Having grown both organically and inorganically through acquisitions, Byju’s has seen a steady rise in its revenues and valuations. “The acquisition will help the company cross the billion-dollar mark in revenues in the next financial year. We are looking at closing the next year at $1.2-1.3 billion in revenues,” Raveendran said. The company’s current revenue run rate is around $800 million.

The acquisition spree

In 2019, Byju’s acquired US-based Osmo, a maker of educational games, for $120 million. “Today, Osmo is delivering a 4.5x growth and is clocking around $115 million in revenues and is expected to close FY22 at $200 million,” Raveendran said.

Though he refused to share details of how WhiteHatJr is performing, Raveendran said that the company is looking for international expansion and plans will be announced over the next four to six weeks.

The company
is also in the final stages of acquiring Toppr for $150 million, which it may finance through internal cash reserves. “Other acquisitions are smaller in size and we have cash in hand.

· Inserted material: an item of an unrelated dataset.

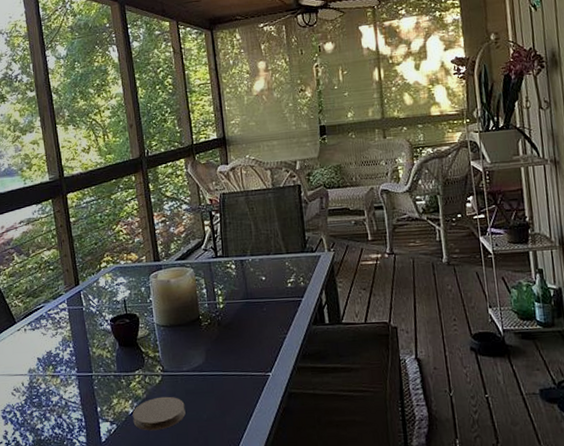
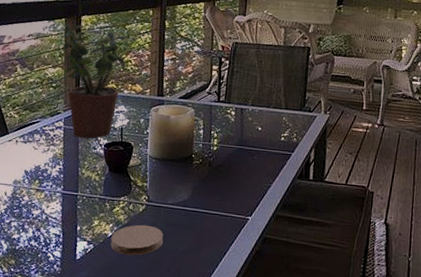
potted plant: none [51,203,117,317] -> present [62,24,127,139]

We will see how the final deal contours work out,” Raveendran said.

Post this transaction and the subsequent capital raise to fund the buyout, Raveendran, his wife Divya Gokulnath, and brother Riju Raveendran will own 26.09% in the company. Some of the company’s early backers include Lightspeed Venture Partners, Qatar Investment Authority, Owl Ventures, General Atlantic, Tiger Global, Tencent, Verlinvest and Sofina.